A ce stade, le FBI pouvait encore ne pas savoir qui était Thordarson au-delà de ses pseudos. Le bureau et les services de police en Angleterre et en Australie ont continué à arrêter des membres présumés sur des accusations sans lien.

Après avoir esquivé cette attaque, il n’est pas très clair pourquoi Thordarson a décidé d’approcher le FBI deux mois plus tard. Quand je lui ai posé directement la question la semaine dernière, il a répondu : « Je suppose que j’ai coopéré parce que je ne voulais pas participer au piratage par Anonymous et Lulzsec pour le compte de WikiLeaks, parce que cela aurait certainement été une violation de nombreuses lois ».

Une réponse qui n’a guère de sens puisque c’est Thordarson lui-même, et non Assange, qui a demandé à Lulzsec de pirater l’Islande. Il n’y a aucune preuve qu’aucun autre membre de WikiLeaks ait été impliqué. Il a ensuite donné une seconde raison qu’il avoue être plus proche de la vérité : « La deuxième raison était l’aventure ».

Le comportement équivoque de Thordarson met en évidence un obstacle récurrent dans les rapports à son sujet : il a tendance à mentir. Jonsdottir le qualifie de « pathologique ». Il admet m’avoir menti dans le passé. Pour cette histoire, Thordarson a soutenu sa version en fournissant des courriels apparaissant comme les échanges qu’il a eus avec son instructeur du FBI, les registres des vols pour certains de ses voyages et un reçu du FBI indiquant qu’il leur a donné huit disques durs.

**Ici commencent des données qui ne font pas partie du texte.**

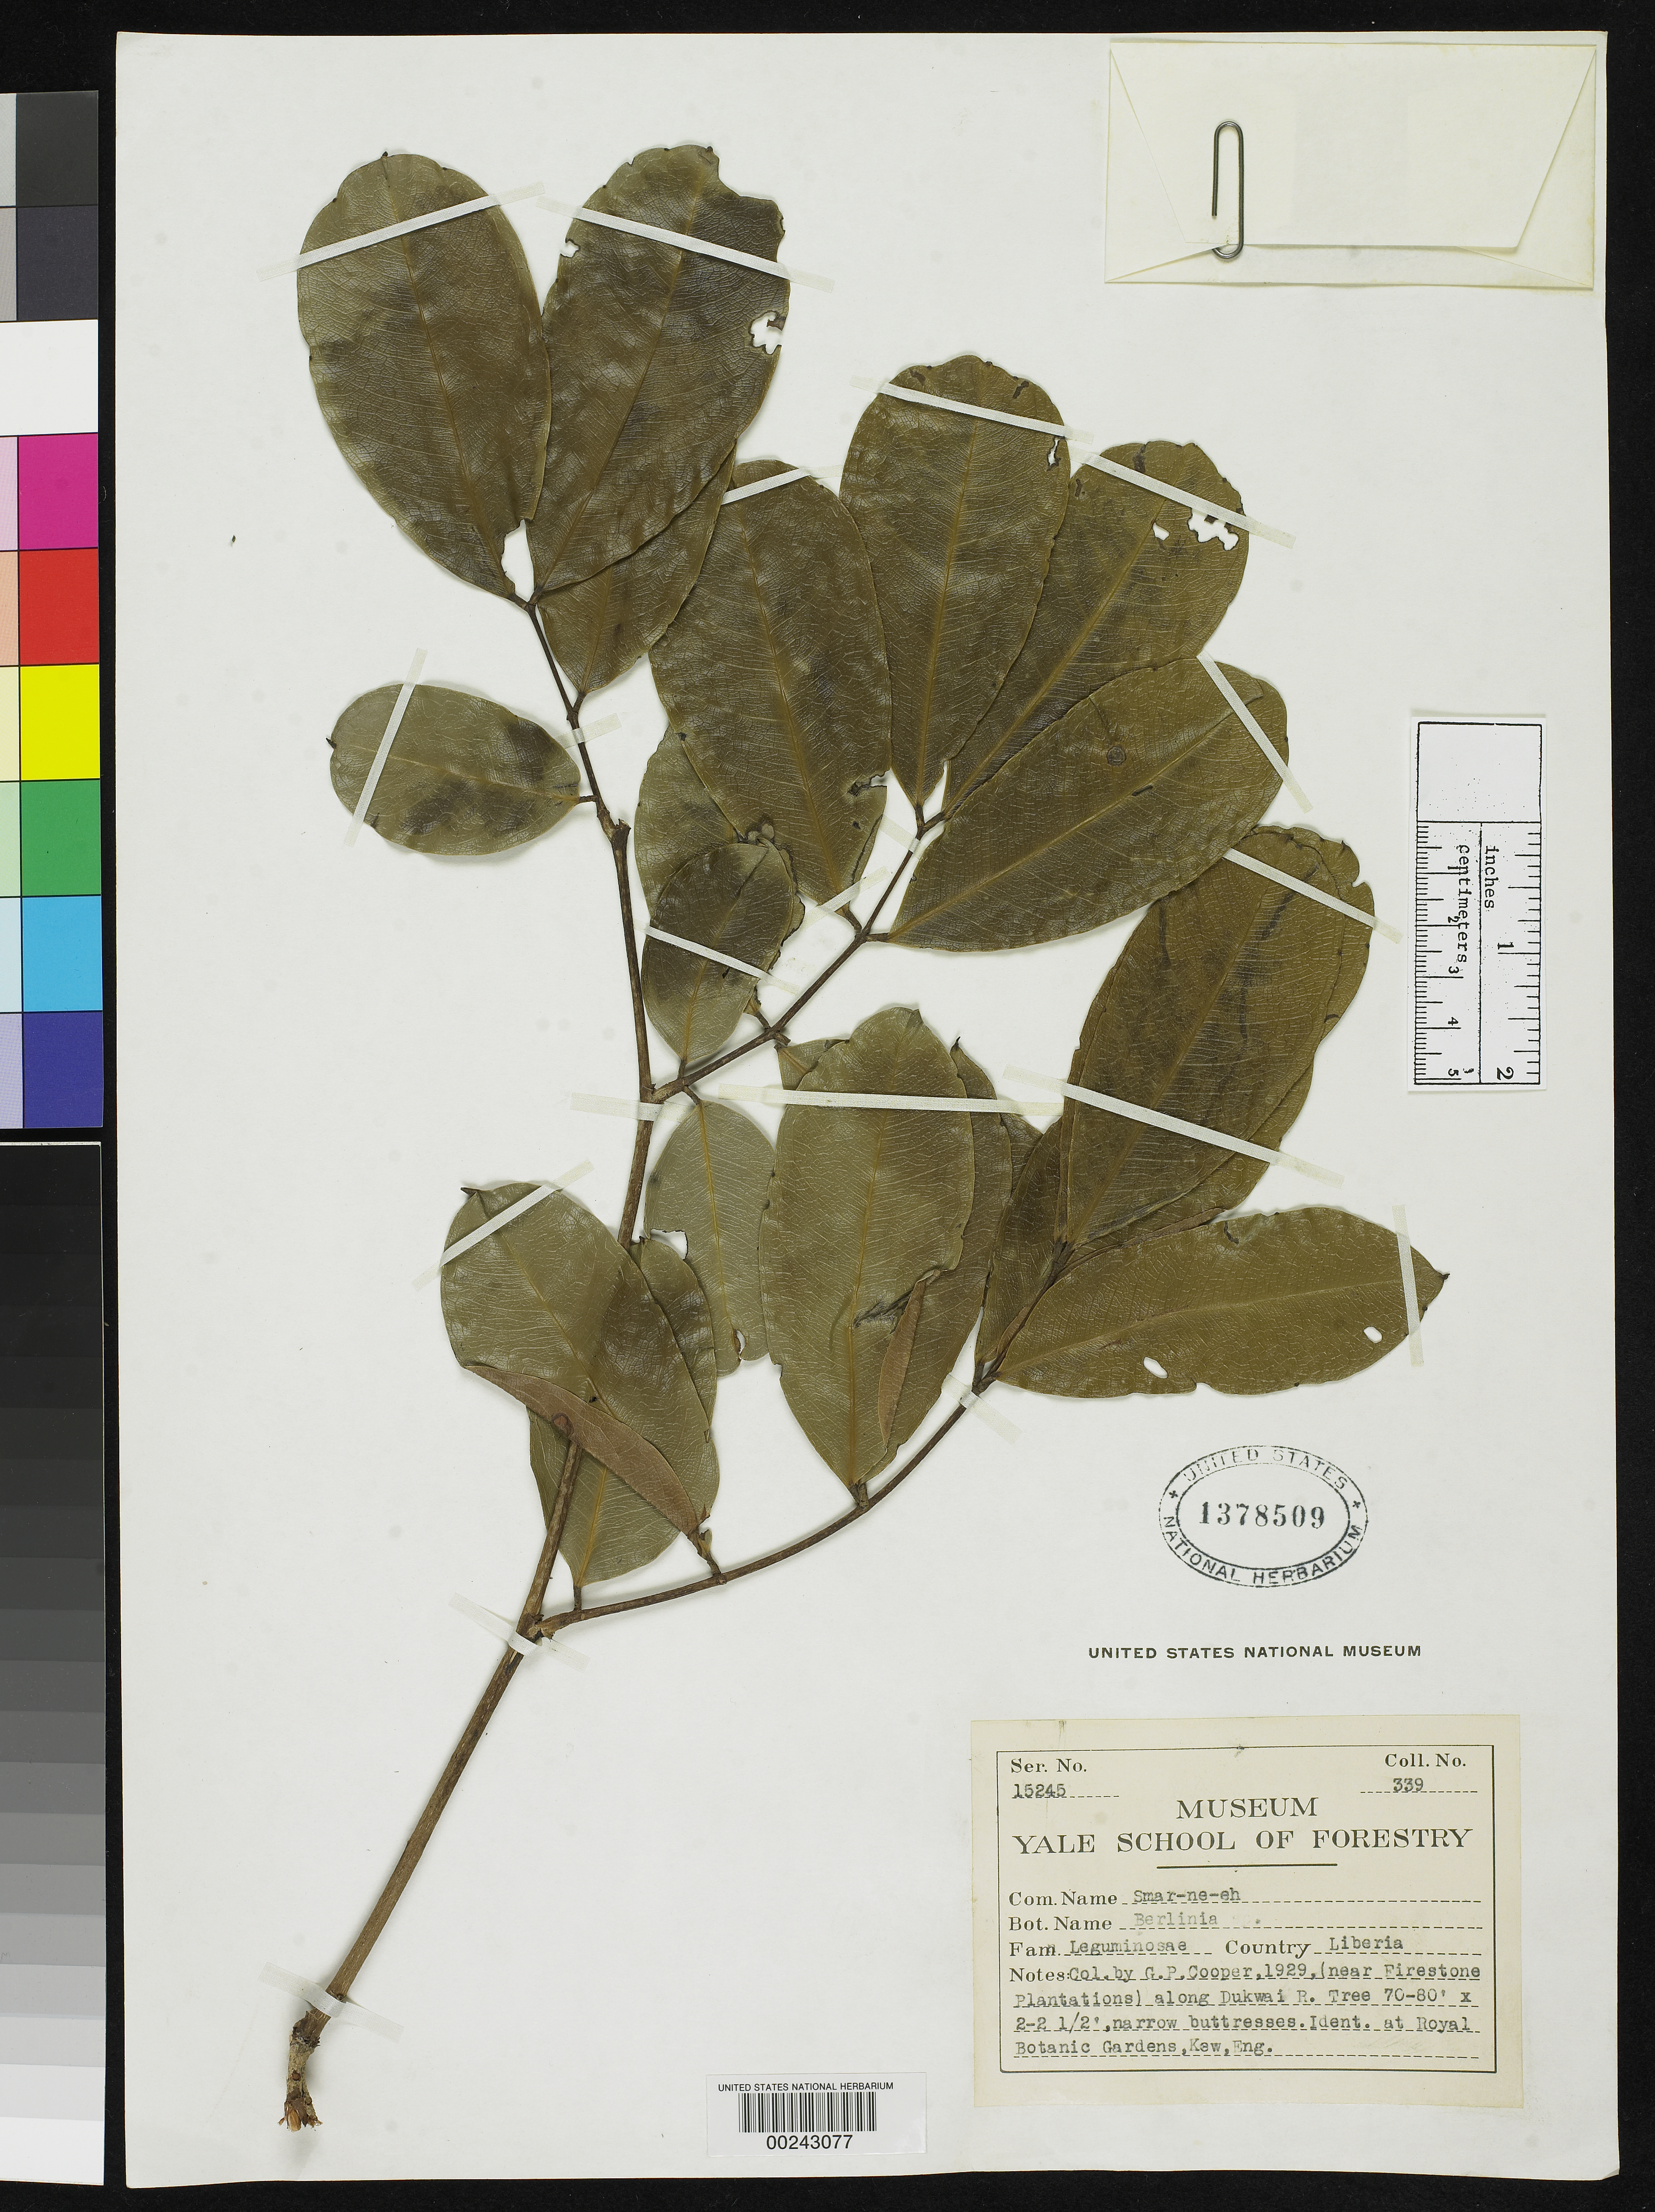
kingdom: Plantae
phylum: Tracheophyta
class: Magnoliopsida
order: Fabales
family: Fabaceae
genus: Berlinia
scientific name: Berlinia sp.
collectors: G. Cooper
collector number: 339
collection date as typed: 1929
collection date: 1929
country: Liberia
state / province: Margibi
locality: Near Firestone Plantations along Dukwai River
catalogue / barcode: US 1378509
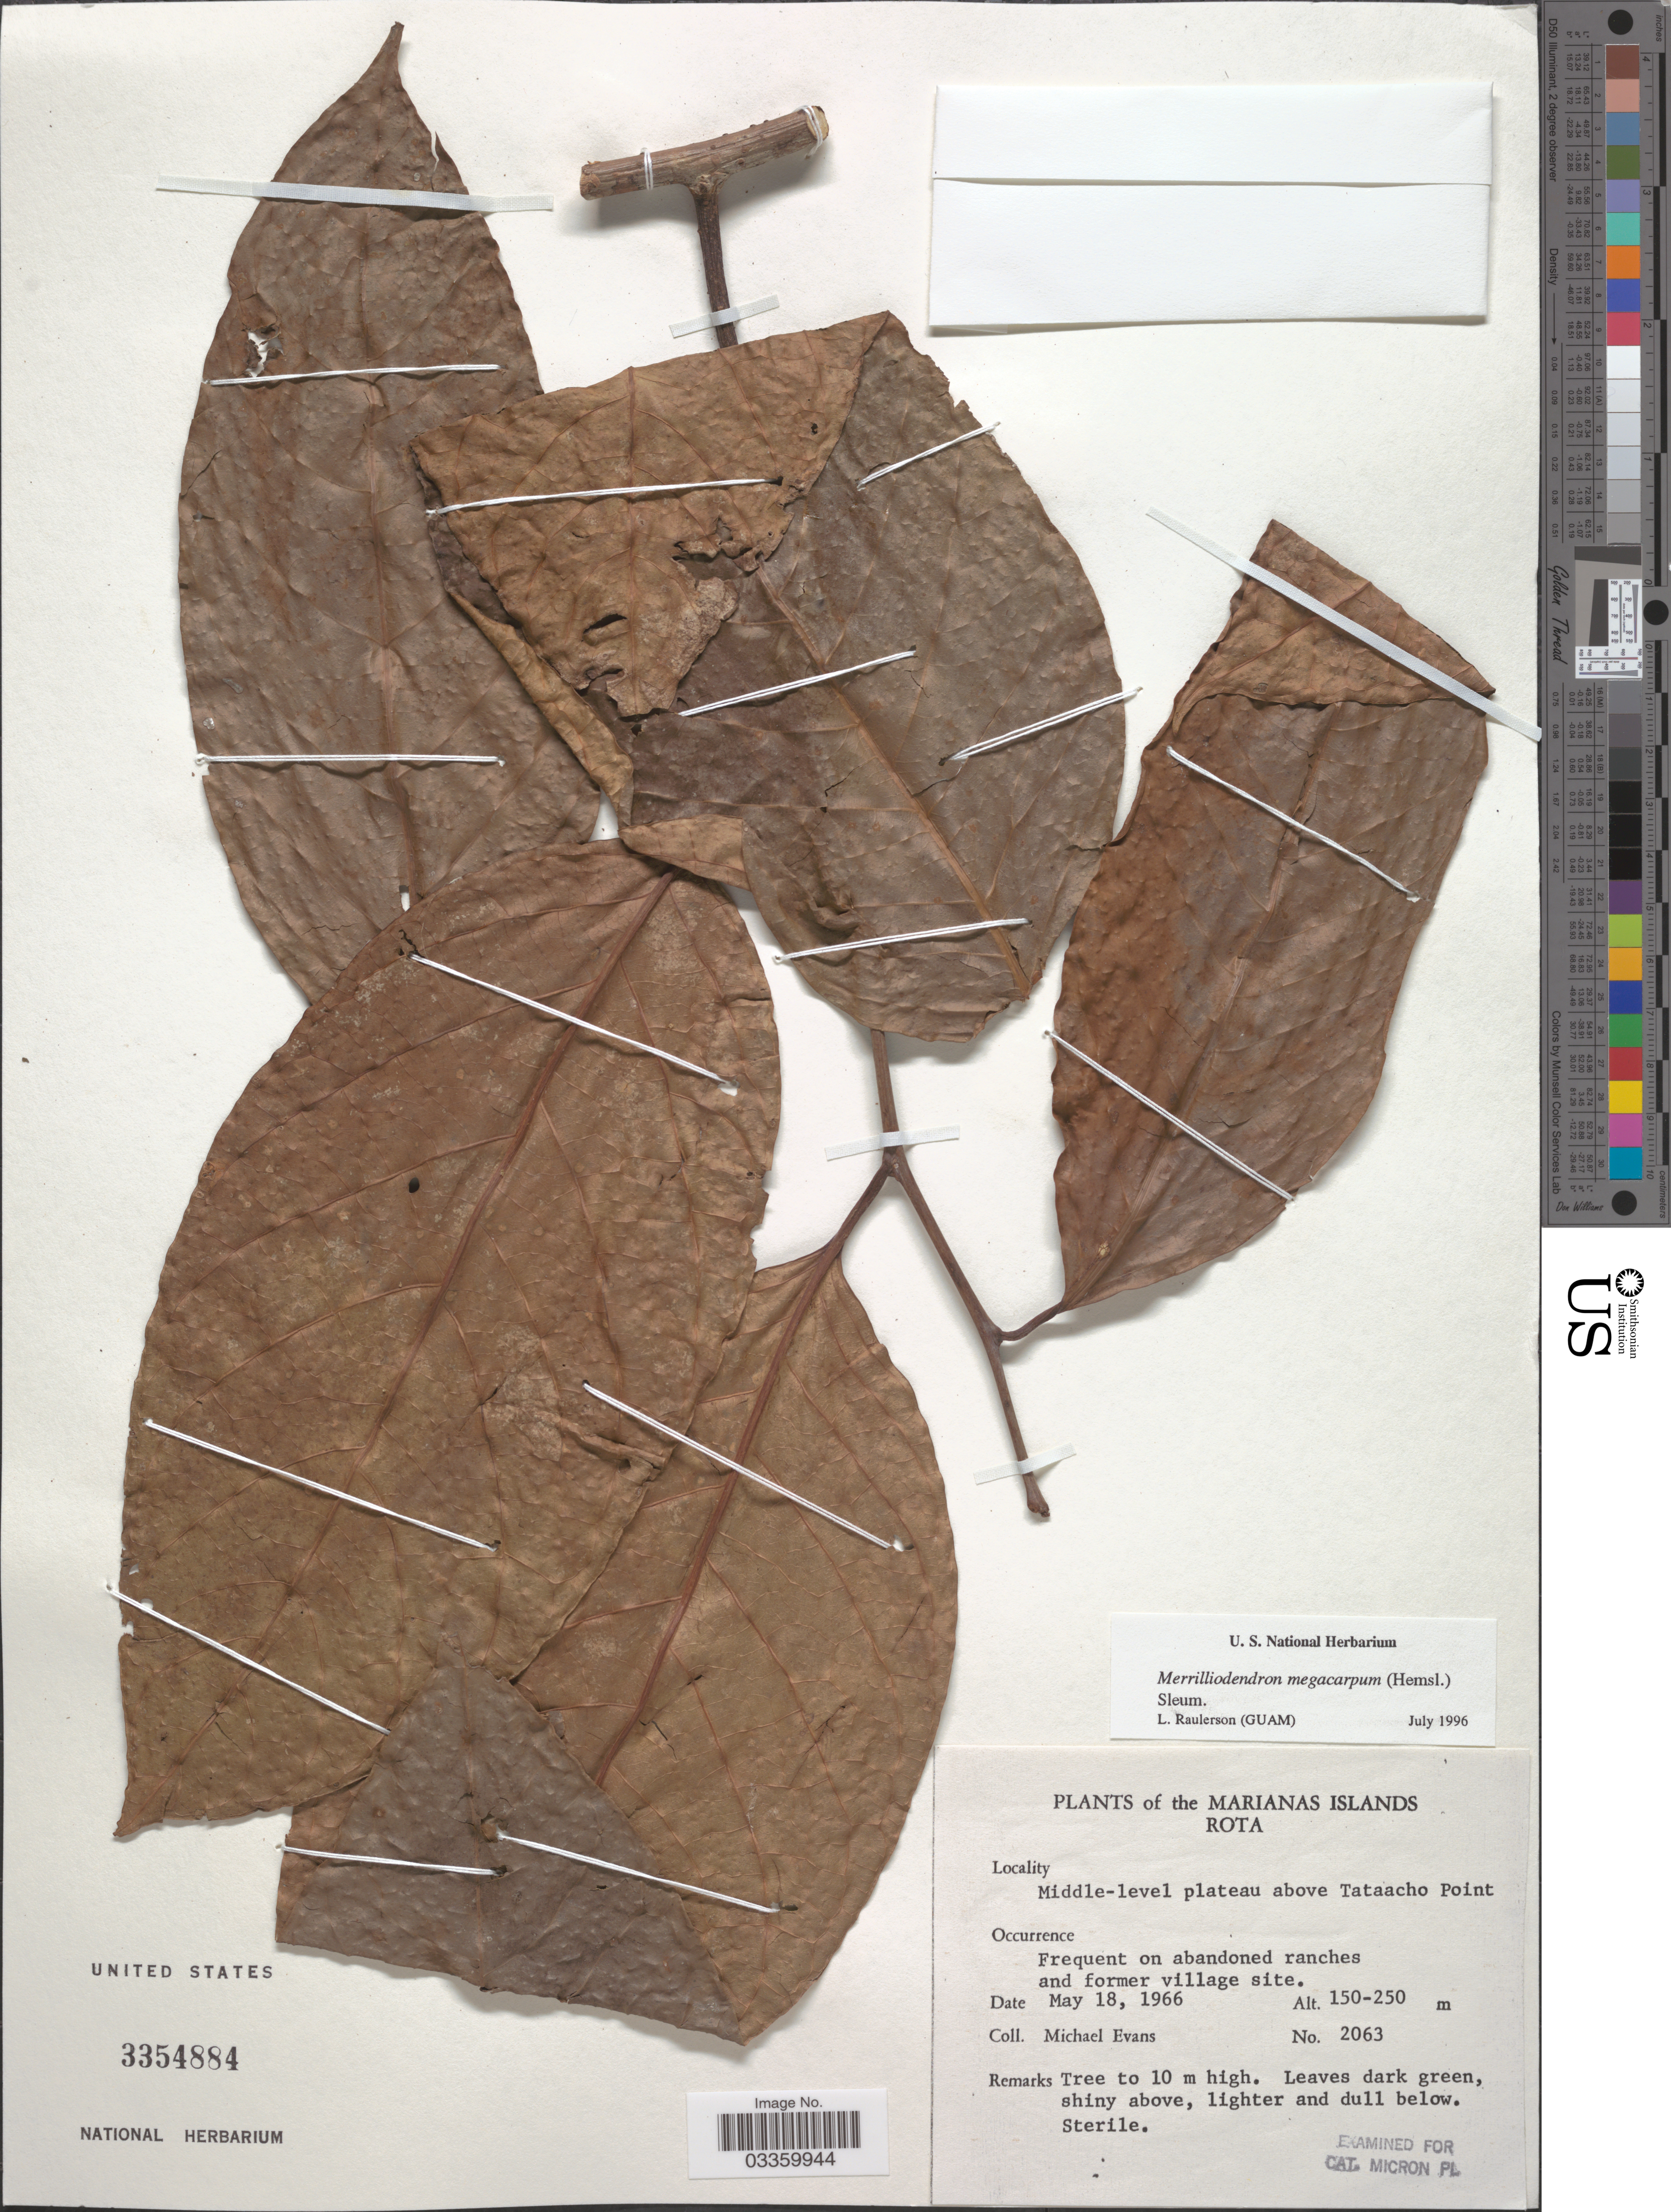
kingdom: Plantae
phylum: Tracheophyta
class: Magnoliopsida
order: Icacinales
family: Icacinaceae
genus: Merrilliodendron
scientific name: Merrilliodendron megacarpum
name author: (Hemsl.) Sleumer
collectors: M. Evans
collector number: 2063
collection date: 1966-05-18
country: Northern Mariana Islands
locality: The Mariana Islands, rota. Middle-level plateau above Tataacho Point.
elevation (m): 150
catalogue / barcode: US 3354884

Le ministre de l’intérieur islandais a précédemment confirmé que le FBI s’était rendu en Islande pour interroger Thordarson. Thordarson a aussi beaucoup témoigné sur ses responsabilités lors d’une audience au parlement islandais, en présence de Jonsdottir.

Enfin, il m’a donné un sous-ensemble substantiel des fichiers des conversations numériques qu’il dit avoir transmises au FBI, qui s’élèvent à environ 2000 pages. Ce qui pour le moins prouve qu’il a gardé les documents et qu’il est prêt à les remettre à un journaliste que Julian Assange déteste.

« L’aventure » de Thordarson a commencé le 23 août 2011, lorsqu’il a envoyé un courriel à l’ambassade américaine à Reykjavík « concernant une enquête criminelle en cours aux Etats-Unis ».

« La nature du renseignement qui peut être mis en évidence dans cette enquête ne sera pas précisée dans ce courriel », écrit-il, énigmatique.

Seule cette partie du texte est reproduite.